This is an official implementation of Flow-GRPO: Training Flow Matching Models via Online RL.
[Update] We release a new GenEval model that maintains image quality close to the base model, while still achieving the original GenEval score of 95. Feel free to give it a try!
- Provide a web demo showcasing a wide range of generation examples for GenEval, OCR, and PickScore. @GongyeLiu is working on this urgently.
- Provide a web visualization of image evolution during training for all three tasks. @GongyeLiu is working on this urgently.
Task | Model |
---|---|
GenEval | 🤗GenEval |
Text Rendering | 🤗Text |
Human Preference Alignment | 🤗PickScore |
git clone https://github.com/yifan123/flow_grpo.git
cd flow_grpo
conda create -n flow_grpo python=3.10.16
pip install -e .
The steps above only install the current repository. However, RL training requires different rewards, and each reward model might depend on some older pre-trained models. It's difficult to place all of these into a single Conda environment without version conflicts. Therefore, drawing inspiration from the ddpo-pytorch implementation, we use a remote server setup for some rewards.

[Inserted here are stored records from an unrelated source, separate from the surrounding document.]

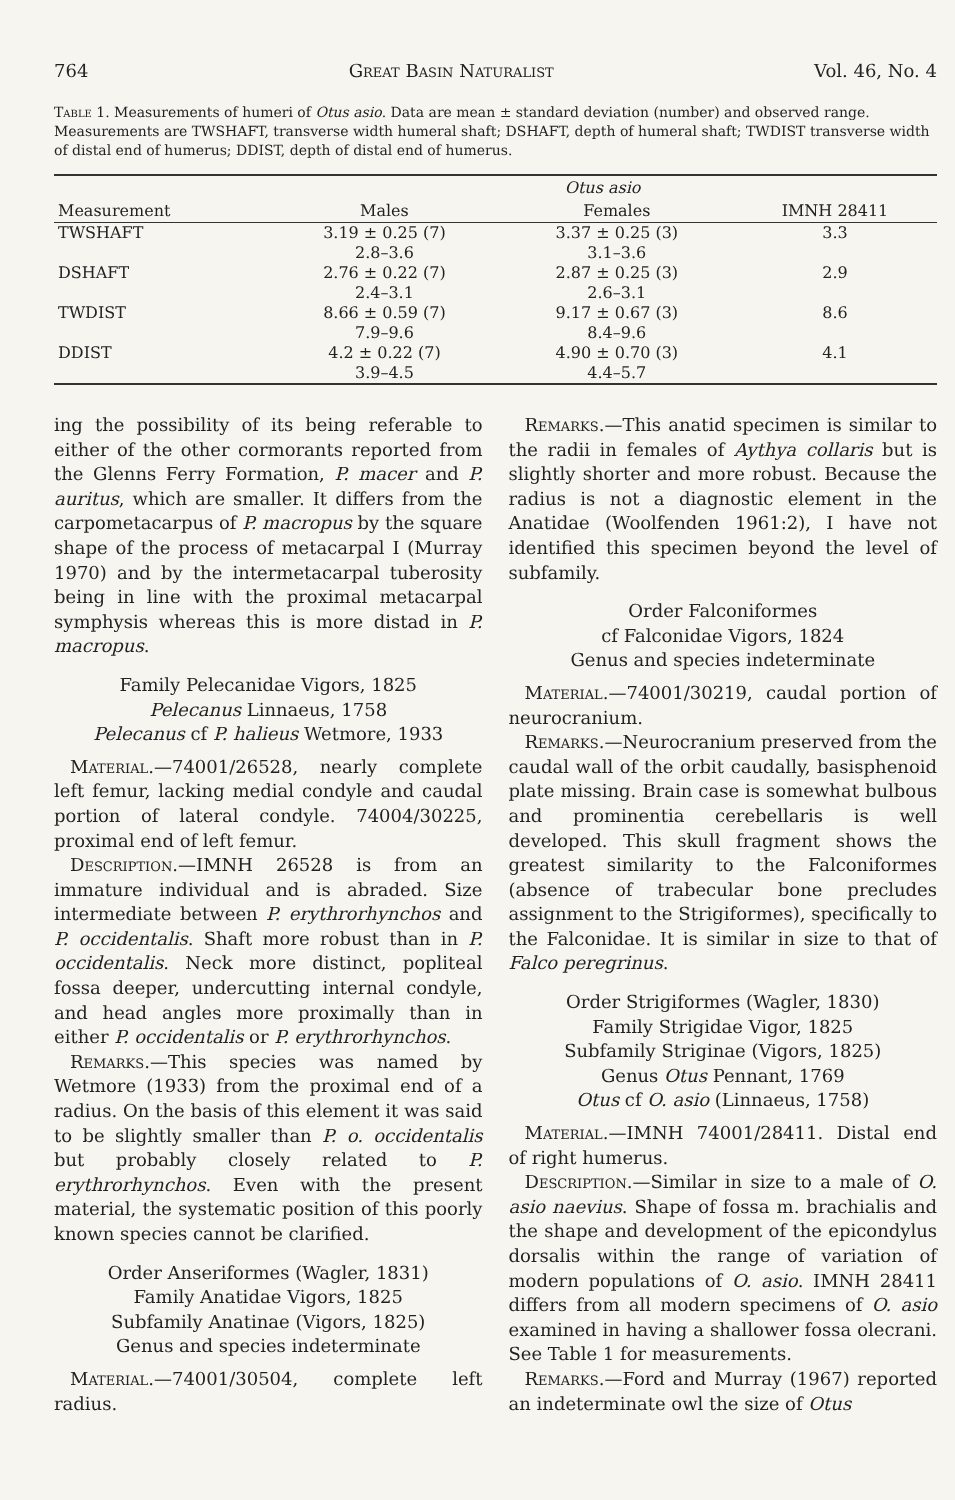764 Great Basin Naturalist Vol. 46, No. 4
Table 1. Measurements of humeri of Otus asio. Data are mean ± standard deviation (number) and observed range. Measurements are TWSHAFT, transverse width humeral shaft; DSHAFT, depth of humeral shaft; TWDIST transverse width of distal end of humerus; DDIST, depth of distal end of humerus.
| | Otus asio | | |
| --- | --- | --- | --- |
| Measurement | Males | Females | IMNH 28411 |
| TWSHAFT | 3.19 ± 0.25 (7) 2.8–3.6 | 3.37 ± 0.25 (3) 3.1–3.6 | 3.3 |
| DSHAFT | 2.76 ± 0.22 (7) 2.4–3.1 | 2.87 ± 0.25 (3) 2.6–3.1 | 2.9 |
| TWDIST | 8.66 ± 0.59 (7) 7.9–9.6 | 9.17 ± 0.67 (3) 8.4–9.6 | 8.6 |
| DDIST | 4.2 ± 0.22 (7) 3.9–4.5 | 4.90 ± 0.70 (3) 4.4–5.7 | 4.1 |
ing the possibility of its being referable to either of the other cormorants reported from the Glenns Ferry Formation, P. macer and P. auritus, which are smaller. It differs from the carpometacarpus of P. macropus by the square shape of the process of metacarpal I (Murray 1970) and by the intermetacarpal tuberosity being in line with the proximal metacarpal symphysis whereas this is more distad in P. macropus.
Family Pelecanidae Vigors, 1825
Pelecanus Linnaeus, 1758
Pelecanus cf P. halieus Wetmore, 1933
Material.—74001/26528, nearly complete left femur, lacking medial condyle and caudal portion of lateral condyle. 74004/30225, proximal end of left femur.
Description.—IMNH 26528 is from an immature individual and is abraded. Size intermediate between P. erythrorhynchos and P. occidentalis. Shaft more robust than in P. occidentalis. Neck more distinct, popliteal fossa deeper, undercutting internal condyle, and head angles more proximally than in either P. occidentalis or P. erythrorhynchos.
Remarks.—This species was named by Wetmore (1933) from the proximal end of a radius. On the basis of this element it was said to be slightly smaller than P. o. occidentalis but probably closely related to P. erythrorhynchos. Even with the present material, the systematic position of this poorly known species cannot be clarified.
Order Anseriformes (Wagler, 1831)
Family Anatidae Vigors, 1825
Subfamily Anatinae (Vigors, 1825)
Genus and species indeterminate
Material.—74001/30504, complete left radius.
Remarks.—This anatid specimen is similar to the radii in females of Aythya collaris but is slightly shorter and more robust. Because the radius is not a diagnostic element in the Anatidae (Woolfenden 1961:2), I have not identified this specimen beyond the level of subfamily.
Order Falconiformes
cf Falconidae Vigors, 1824
Genus and species indeterminate
Material.—74001/30219, caudal portion of neurocranium.
Remarks.—Neurocranium preserved from the caudal wall of the orbit caudally, basisphenoid plate missing. Brain case is somewhat bulbous and prominentia cerebellaris is well developed. This skull fragment shows the greatest similarity to the Falconiformes (absence of trabecular bone precludes assignment to the Strigiformes), specifically to the Falconidae. It is similar in size to that of Falco peregrinus.
Order Strigiformes (Wagler, 1830)
Family Strigidae Vigor, 1825
Subfamily Striginae (Vigors, 1825)
Genus Otus Pennant, 1769
Otus cf O. asio (Linnaeus, 1758)
Material.—IMNH 74001/28411. Distal end of right humerus.
Description.—Similar in size to a male of O. asio naevius. Shape of fossa m. brachialis and the shape and development of the epicondylus dorsalis within the range of variation of modern populations of O. asio. IMNH 28411 differs from all modern specimens of O. asio examined in having a shallower fossa olecrani. See Table 1 for measurements.
Remarks.—Ford and Murray (1967) reported an indeterminate owl the size of Otus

Please install paddle-ocr:
pip install paddlepaddle-gpu==2.6.2
pip install paddleocr==2.9.1
pip install python-Levenshtein
Then, pre-download the model using the Python command line:
from paddleocr import PaddleOCR
ocr = PaddleOCR(use_angle_cls=False, lang="en", use_gpu=False, show_log=False)
Please create a new Conda virtual environment and install the corresponding dependencies according to the instructions in reward-server.
Single-node training:
bash scripts/single_node/main.sh
Multi-node training:
# Master node
bash scripts/multi_node/main.sh
# Other nodes
bash scripts/multi_node/main1.sh
bash scripts/multi_node/main2.sh
For multi-reward settings, you can pass in a dictionary where each key is a reward name and the corresponding value is its weight. For example:
{
"pickscore": 0.5,
"ocr": 0.2,
"aesthetic": 0.3
}
This means the final reward is a weighted sum of the individual rewards.
The following reward models are currently supported:
- Geneval evaluates T2I models on complex compositional prompts.
- OCR provides an OCR-based reward.
- PickScore is a general-purpose T2I reward model trained on human preferences.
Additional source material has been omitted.